> Deine Aufgaben:
A. In welcher Größe gibt es den Simms Watgürtel „Magic Back Saver“ laut dem Forumsauszug bei Fly-Fishing Europe?
B. Prüfe anhand des Forumsauszugs, ob jede Aussage zutrifft, und belege dein Ja oder Nein mit einem wörtlichen Zitat: (i) Im Austria-Shop kann man auch per Überweisung bezahlen. (ii) Der breite Nierengurt aus dichtem Synthetik hat einen Kunststoff-Schnappverschluss. (iii) Als interessant gelten Preise im Bereich von 7 bis 20 EUR.
C. Warum sucht Tino laut dem Forumsauszug eine Bezugsadresse für den Watgürtel in Deutschland?

> Textauszug:
-=-=-

Ich habe seit langem so einen breiten Fahrradfahrer-Nierengut aus allerdings dichtem Synthetik, der auch einen Kunststoff-Schnappverschluss hat und einstellbar ist. Das kann eigentlich auch nicht gammeln und sitzt schön stramm um die Hüfte. Kaufen kann man ja viele drüber passende genügend große Weiten, das sollte bei den vielen Bierbauch-Größen nicht schwer sein. 
Vor allem sind die Preise im 7 bis 20 EUR Bereich ja interessant.  Gut wäre natürlich, ob jemand mit sowas schon Erfahrungen hat. |wavey:
Erscheint mir aus dem oben beschriebenen jedenfalls besser als so ein einfacher 4cm breiter Flechtwerk-String.


----------



## Tino (23. September 2008)

*AW: Watgürtel???*

Wo bekomme ich eigentlich den Simms Watgürtel ,,Magic Back Saver`` in xxl oder xxxl.
Bei Fly-Fishing Europe gibts den nur in L.

Wenn Ihr `nen Link hättet wäre super. Danke Euch


----------



## Jerkman69 (23. September 2008)

*AW: Watgürtel???*



Tino schrieb:


> Wo bekomme ich eigentlich den Simms Watgürtel ,,Magic Back Saver`` in xxl oder xxxl.
> Bei Fly-Fishing Europe gibts den nur in L.
> 
> Wenn Ihr `nen Link hättet wäre super. Danke Euch




http://shop.flyfishing-austria.at/product_info.php?products_id=208


----------



## Tino (23. September 2008)

*AW: Watgürtel???*

Besten Dank Jerkman 69.
So muss das sein.
HERRLICH


----------



## Tino (23. September 2008)

*AW: Watgürtel???*

Weiß nicht jemand eine Adresse für diesen Watgürtel in Deutschland? ( in XXl und ohne solche ,,komischen`` Karten )
Im Austria-Shop kann man nur mit Visa oder Master-Card bezahlen.So´ne Dinger hab ich nicht.

Echt Schade


----------



## Windmaster (24. September 2008)

*AW: Watgürtel???*



Tino schrieb:


> Mahlzeit Männer!
> 
> Das ging ja flott mit den Antworten.Das bringt mich auf jeden Fall zu dem Schluss das ich mir von Simms den Magic Back Saver bestellen werde.Kann man noch extra zusammenziehen wenn er angelegt ist.
> 
> ...


 

Nur zur Info ;

dieser hat aber keinen Wärmefekt, da er ja aus einem Meshgewebe besteht. 
Der andere wärmt wirklich sehr gut. Bei längeren Märschen >1km in der Neoprenwathose nehm ich ihn deshalb schon in die Hand und lege ihn bei erreichen der Angelstelle wieder an.

-=-=-

> Quelldaten:
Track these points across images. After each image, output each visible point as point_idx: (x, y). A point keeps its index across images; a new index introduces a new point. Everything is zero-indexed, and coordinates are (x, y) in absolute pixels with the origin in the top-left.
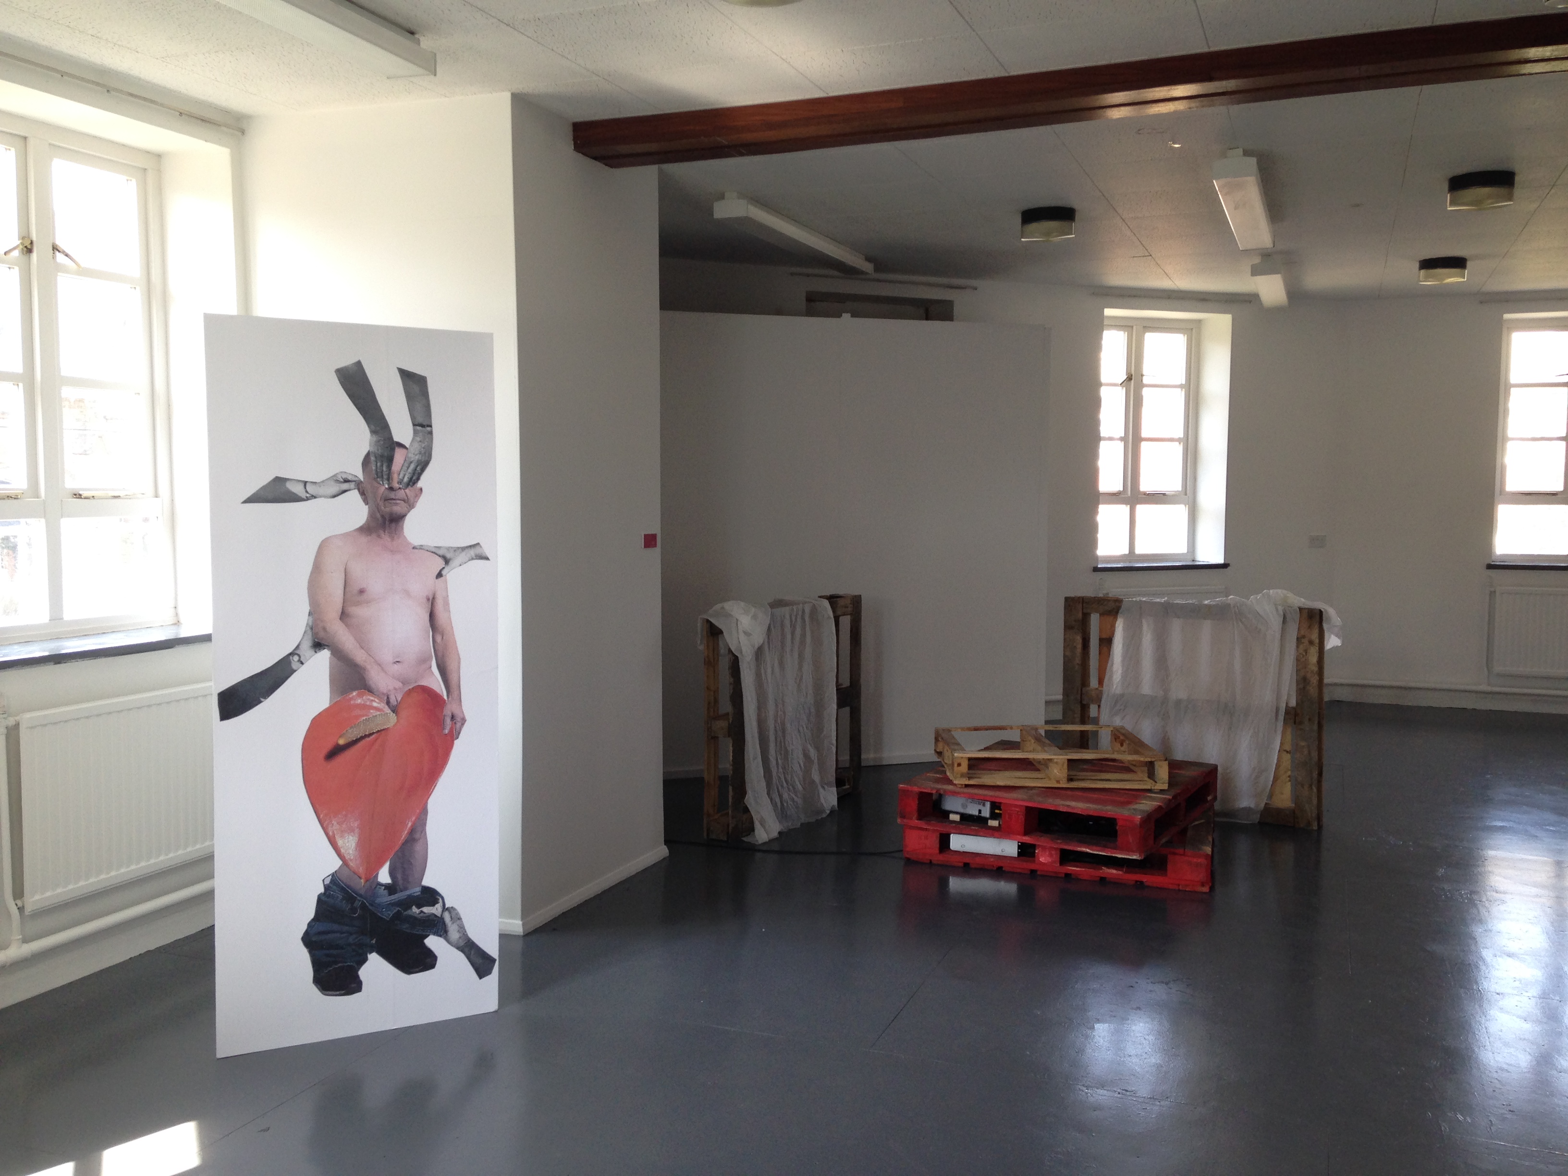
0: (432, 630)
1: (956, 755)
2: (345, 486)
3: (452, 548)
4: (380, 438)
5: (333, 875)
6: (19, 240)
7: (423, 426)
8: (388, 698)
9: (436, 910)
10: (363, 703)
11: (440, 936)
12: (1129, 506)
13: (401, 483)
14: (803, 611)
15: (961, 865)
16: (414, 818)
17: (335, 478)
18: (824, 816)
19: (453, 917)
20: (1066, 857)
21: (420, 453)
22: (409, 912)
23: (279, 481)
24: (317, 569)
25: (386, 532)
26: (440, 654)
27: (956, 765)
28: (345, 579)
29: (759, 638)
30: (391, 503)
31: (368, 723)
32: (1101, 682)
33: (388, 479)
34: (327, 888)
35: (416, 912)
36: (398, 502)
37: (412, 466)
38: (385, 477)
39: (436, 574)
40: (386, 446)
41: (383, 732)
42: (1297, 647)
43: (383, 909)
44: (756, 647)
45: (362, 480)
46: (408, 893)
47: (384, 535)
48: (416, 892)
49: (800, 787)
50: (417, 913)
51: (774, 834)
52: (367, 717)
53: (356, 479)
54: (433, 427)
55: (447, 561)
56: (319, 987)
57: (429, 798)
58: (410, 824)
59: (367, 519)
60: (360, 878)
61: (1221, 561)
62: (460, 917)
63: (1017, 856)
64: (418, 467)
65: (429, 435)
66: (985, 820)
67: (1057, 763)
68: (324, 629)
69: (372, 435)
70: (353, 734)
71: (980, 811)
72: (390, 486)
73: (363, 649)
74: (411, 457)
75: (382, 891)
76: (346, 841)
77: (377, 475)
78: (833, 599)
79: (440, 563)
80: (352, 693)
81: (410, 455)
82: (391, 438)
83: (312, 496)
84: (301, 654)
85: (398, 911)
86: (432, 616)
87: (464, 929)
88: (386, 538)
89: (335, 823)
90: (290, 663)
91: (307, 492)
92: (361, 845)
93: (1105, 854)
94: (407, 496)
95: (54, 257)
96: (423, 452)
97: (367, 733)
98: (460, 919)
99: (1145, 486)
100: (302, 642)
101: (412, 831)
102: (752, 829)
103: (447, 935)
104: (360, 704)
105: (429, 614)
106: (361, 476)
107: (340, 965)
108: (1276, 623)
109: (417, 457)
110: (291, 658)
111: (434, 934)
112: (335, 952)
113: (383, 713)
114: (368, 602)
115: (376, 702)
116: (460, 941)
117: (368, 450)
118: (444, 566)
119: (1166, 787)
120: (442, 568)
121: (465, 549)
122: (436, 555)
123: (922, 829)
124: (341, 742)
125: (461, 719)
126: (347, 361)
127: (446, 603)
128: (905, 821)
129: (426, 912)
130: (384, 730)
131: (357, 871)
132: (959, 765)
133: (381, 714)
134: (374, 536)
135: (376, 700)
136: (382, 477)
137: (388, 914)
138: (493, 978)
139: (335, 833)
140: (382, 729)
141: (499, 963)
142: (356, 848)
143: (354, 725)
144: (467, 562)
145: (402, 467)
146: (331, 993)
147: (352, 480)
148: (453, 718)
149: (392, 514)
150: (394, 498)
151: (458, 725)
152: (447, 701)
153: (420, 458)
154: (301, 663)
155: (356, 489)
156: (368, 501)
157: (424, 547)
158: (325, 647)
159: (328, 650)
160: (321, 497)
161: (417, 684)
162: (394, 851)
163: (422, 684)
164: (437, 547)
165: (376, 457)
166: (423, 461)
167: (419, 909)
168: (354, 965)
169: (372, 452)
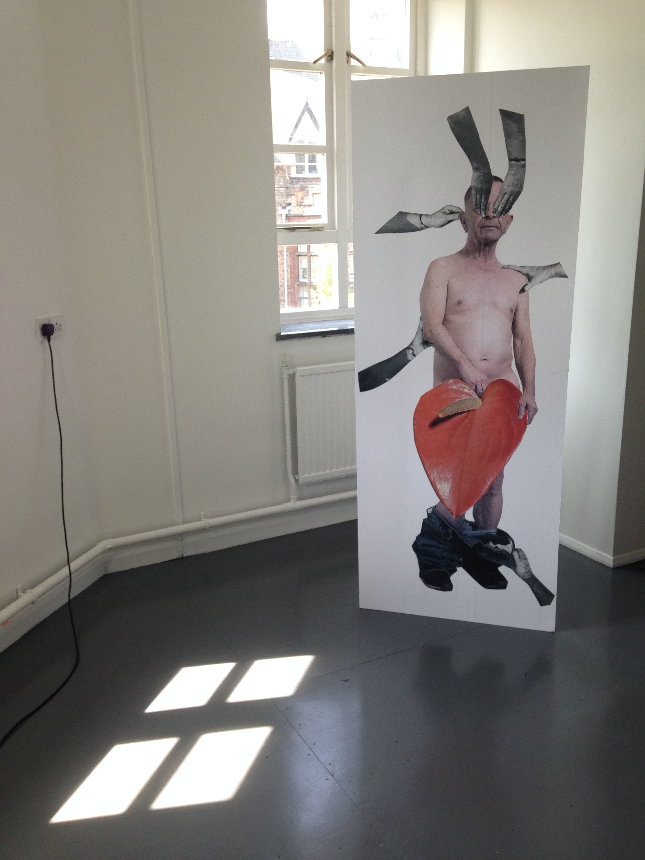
0: (514, 336)
2: (451, 217)
3: (535, 267)
4: (481, 174)
5: (433, 508)
6: (325, 52)
7: (517, 160)
8: (476, 387)
9: (508, 548)
10: (457, 388)
11: (510, 567)
13: (495, 212)
16: (492, 479)
17: (443, 211)
19: (520, 555)
22: (487, 545)
23: (402, 214)
24: (427, 284)
25: (481, 254)
26: (519, 356)
28: (447, 292)
30: (486, 230)
31: (460, 404)
33: (485, 210)
34: (429, 515)
36: (492, 228)
37: (506, 197)
38: (483, 208)
39: (520, 289)
40: (485, 180)
41: (471, 412)
43: (468, 539)
45: (464, 211)
46: (486, 531)
47: (479, 257)
48: (493, 532)
50: (493, 547)
52: (460, 400)
53: (459, 211)
55: (530, 279)
56: (424, 580)
57: (505, 465)
58: (489, 483)
59: (467, 244)
60: (452, 514)
62: (526, 557)
64: (511, 198)
65: (523, 169)
68: (431, 331)
69: (473, 171)
70: (449, 411)
72: (487, 215)
73: (459, 348)
74: (505, 189)
75: (467, 526)
76: (443, 486)
77: (476, 206)
79: (524, 280)
80: (449, 381)
81: (505, 187)
82: (490, 172)
83: (426, 226)
84: (414, 350)
85: (479, 542)
86: (514, 325)
87: (529, 567)
88: (480, 259)
89: (435, 473)
90: (406, 355)
91: (421, 223)
92: (455, 490)
94: (500, 223)
95: (348, 62)
96: (516, 184)
97: (460, 411)
98: (526, 559)
100: (415, 340)
101: (491, 488)
103: (515, 568)
104: (455, 389)
105: (511, 323)
106: (463, 208)
107: (437, 569)
109: (510, 189)
110: (407, 351)
111: (506, 565)
112: (434, 560)
114: (464, 311)
115: (467, 389)
118: (527, 283)
120: (525, 284)
121: (546, 268)
122: (521, 274)
124: (441, 415)
125: (534, 409)
127: (527, 314)
129: (500, 548)
130: (472, 410)
131: (450, 508)
133: (471, 398)
134: (471, 258)
135: (467, 387)
136: (480, 208)
137: (471, 543)
138: (552, 608)
139: (436, 479)
140: (470, 409)
141: (557, 599)
142: (450, 493)
143: (451, 404)
144: (548, 279)
145: (497, 199)
146: (431, 586)
147: (456, 212)
148: (527, 407)
149: (486, 239)
150: (489, 225)
151: (531, 414)
152: (522, 394)
153: (513, 189)
154: (414, 355)
155: (459, 219)
156: (467, 229)
157: (510, 267)
158: (431, 345)
159: (433, 347)
160: (432, 227)
161: (499, 378)
162: (477, 500)
163: (503, 378)
164: (521, 267)
165: (476, 191)
166: (515, 191)
167: (494, 544)
168: (447, 572)
169: (473, 186)
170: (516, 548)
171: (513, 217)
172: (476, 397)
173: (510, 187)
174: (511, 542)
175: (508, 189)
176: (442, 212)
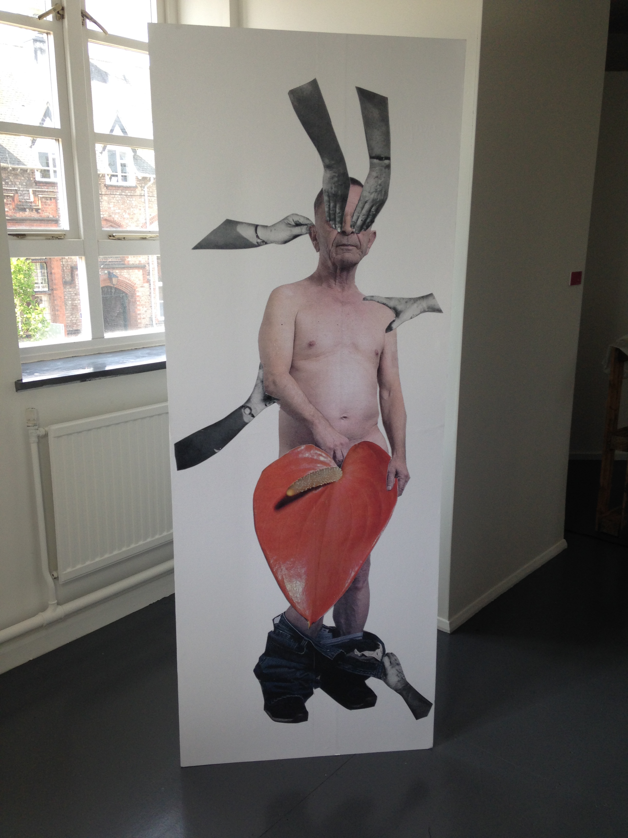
0: (380, 387)
2: (297, 230)
3: (403, 299)
4: (334, 174)
5: (282, 615)
6: (51, 4)
8: (334, 453)
9: (377, 654)
10: (310, 456)
11: (380, 678)
13: (354, 226)
16: (356, 569)
17: (286, 221)
19: (392, 661)
21: (376, 191)
22: (351, 654)
23: (230, 224)
24: (267, 322)
25: (337, 281)
26: (386, 411)
28: (295, 331)
30: (343, 250)
31: (315, 476)
33: (341, 222)
34: (276, 626)
35: (357, 655)
36: (350, 248)
37: (367, 207)
38: (338, 219)
39: (386, 327)
40: (340, 183)
41: (329, 486)
45: (314, 223)
46: (350, 636)
47: (334, 285)
48: (359, 637)
50: (359, 655)
52: (314, 471)
53: (307, 222)
55: (397, 313)
56: (270, 714)
57: (371, 550)
58: (353, 574)
59: (318, 269)
60: (307, 620)
62: (399, 662)
64: (373, 208)
65: (387, 170)
68: (274, 383)
69: (325, 170)
70: (300, 486)
72: (343, 229)
73: (311, 403)
74: (366, 197)
75: (326, 633)
76: (294, 586)
77: (330, 217)
79: (391, 315)
80: (300, 447)
81: (366, 194)
82: (345, 173)
83: (263, 241)
84: (252, 408)
85: (342, 651)
86: (380, 371)
87: (403, 674)
88: (337, 288)
89: (284, 569)
90: (241, 416)
91: (257, 236)
92: (308, 590)
94: (359, 241)
95: (84, 24)
96: (378, 190)
97: (314, 486)
98: (398, 664)
100: (253, 395)
101: (355, 580)
103: (386, 678)
104: (308, 458)
105: (377, 369)
106: (313, 219)
107: (287, 696)
109: (372, 196)
110: (243, 410)
111: (375, 676)
112: (283, 684)
113: (330, 467)
114: (317, 356)
115: (323, 456)
116: (399, 684)
117: (321, 188)
118: (394, 319)
120: (392, 321)
121: (417, 300)
122: (387, 307)
124: (290, 493)
125: (405, 476)
127: (395, 359)
129: (367, 655)
130: (328, 484)
131: (304, 613)
133: (328, 468)
134: (324, 285)
136: (334, 220)
137: (332, 654)
138: (429, 720)
139: (284, 577)
140: (328, 482)
142: (303, 593)
143: (302, 478)
144: (419, 314)
145: (356, 208)
146: (280, 719)
147: (304, 223)
148: (397, 474)
149: (344, 261)
150: (346, 243)
151: (402, 482)
152: (391, 459)
153: (375, 197)
154: (252, 416)
155: (308, 233)
156: (319, 247)
157: (374, 298)
158: (275, 401)
159: (278, 403)
160: (272, 243)
161: (363, 441)
162: (338, 598)
163: (368, 441)
164: (387, 298)
165: (329, 196)
166: (378, 200)
167: (360, 652)
168: (301, 697)
169: (325, 190)
170: (386, 653)
171: (376, 233)
172: (335, 466)
173: (371, 194)
174: (381, 646)
175: (371, 197)
176: (285, 223)
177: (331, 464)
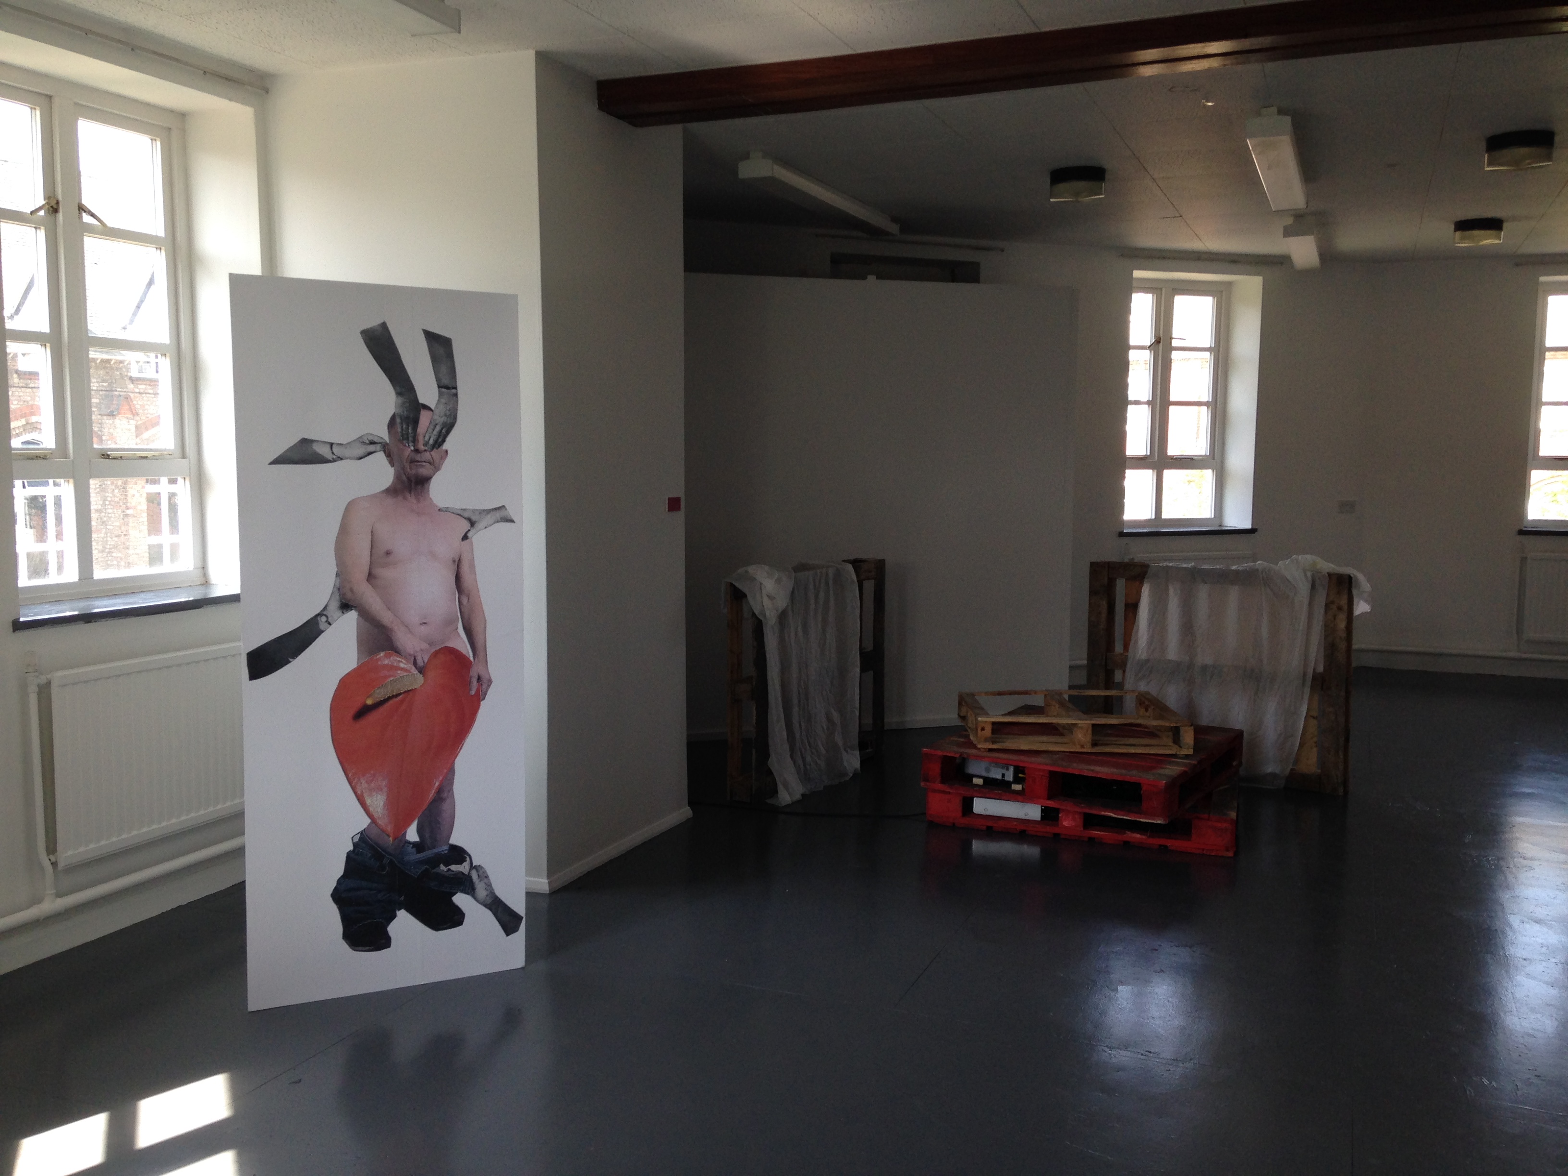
0: (458, 593)
1: (980, 719)
2: (371, 448)
3: (477, 510)
4: (405, 400)
5: (362, 833)
6: (44, 200)
7: (448, 388)
8: (415, 659)
9: (464, 868)
10: (390, 663)
11: (467, 893)
12: (1155, 471)
13: (426, 445)
14: (827, 574)
15: (984, 828)
16: (441, 778)
17: (361, 440)
18: (847, 779)
19: (480, 874)
20: (1090, 821)
21: (445, 415)
22: (436, 870)
23: (305, 442)
24: (344, 530)
25: (412, 494)
26: (466, 615)
27: (979, 729)
28: (372, 540)
29: (782, 602)
31: (395, 683)
32: (1126, 647)
33: (414, 441)
34: (355, 845)
35: (443, 870)
36: (424, 464)
37: (438, 428)
38: (410, 439)
39: (462, 536)
40: (411, 408)
41: (410, 693)
42: (1326, 612)
43: (411, 867)
44: (780, 611)
45: (388, 441)
46: (435, 851)
47: (409, 497)
48: (445, 850)
49: (823, 751)
50: (445, 870)
51: (798, 797)
52: (395, 678)
53: (382, 441)
54: (458, 389)
55: (472, 523)
56: (348, 942)
57: (455, 759)
58: (437, 784)
59: (393, 482)
60: (389, 836)
61: (1248, 525)
62: (487, 874)
63: (1039, 819)
64: (444, 430)
65: (454, 397)
66: (1009, 784)
67: (1082, 728)
68: (351, 590)
69: (397, 396)
70: (380, 694)
71: (1003, 775)
72: (416, 448)
73: (389, 610)
74: (436, 420)
75: (410, 849)
76: (375, 800)
77: (403, 437)
78: (856, 563)
79: (466, 525)
80: (380, 654)
81: (436, 417)
82: (416, 400)
83: (339, 457)
84: (329, 616)
85: (426, 868)
86: (458, 578)
87: (491, 887)
88: (412, 499)
89: (363, 782)
90: (317, 624)
91: (333, 453)
92: (389, 804)
93: (1128, 818)
94: (433, 459)
95: (80, 217)
96: (448, 414)
97: (394, 694)
98: (487, 877)
99: (1174, 449)
100: (330, 603)
101: (440, 791)
102: (774, 792)
103: (474, 893)
104: (387, 665)
105: (455, 576)
106: (386, 438)
107: (369, 921)
108: (1304, 589)
109: (442, 419)
110: (319, 618)
111: (462, 892)
112: (364, 909)
113: (410, 674)
114: (395, 564)
115: (404, 663)
116: (488, 898)
118: (469, 528)
119: (1191, 752)
120: (467, 530)
121: (491, 511)
122: (462, 518)
123: (944, 792)
124: (369, 702)
125: (488, 680)
126: (372, 322)
127: (472, 566)
128: (928, 784)
129: (454, 870)
130: (410, 690)
132: (983, 729)
134: (400, 497)
136: (407, 439)
137: (416, 872)
138: (520, 936)
139: (364, 791)
140: (409, 689)
141: (526, 921)
142: (385, 807)
143: (382, 685)
144: (492, 525)
145: (427, 429)
146: (359, 948)
147: (378, 442)
148: (479, 679)
149: (418, 476)
150: (420, 460)
151: (484, 687)
152: (473, 664)
153: (445, 421)
154: (328, 624)
155: (382, 450)
156: (394, 463)
157: (449, 510)
158: (352, 608)
159: (356, 610)
160: (347, 459)
161: (444, 646)
162: (422, 811)
163: (449, 645)
164: (462, 509)
165: (401, 419)
166: (448, 423)
167: (447, 867)
168: (383, 921)
169: (397, 414)
170: (474, 865)
171: (448, 452)
175: (440, 420)
177: (412, 671)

-=-=-

> Antworten je Aufgabe:
A. Nur in L.

B.
(i) Nein: „Im Austria-Shop kann man nur mit Visa oder Master-Card bezahlen.“
(ii) Ja: „der auch einen Kunststoff-Schnappverschluss hat“
(iii) Ja: „Vor allem sind die Preise im 7 bis 20 EUR Bereich ja interessant.“

C. Im Austria-Shop kann man nur mit Visa oder Master-Card bezahlen, und solche Karten hat Tino nicht. Deshalb sucht er eine Adresse in Deutschland, die den Gürtel in XXL anbietet.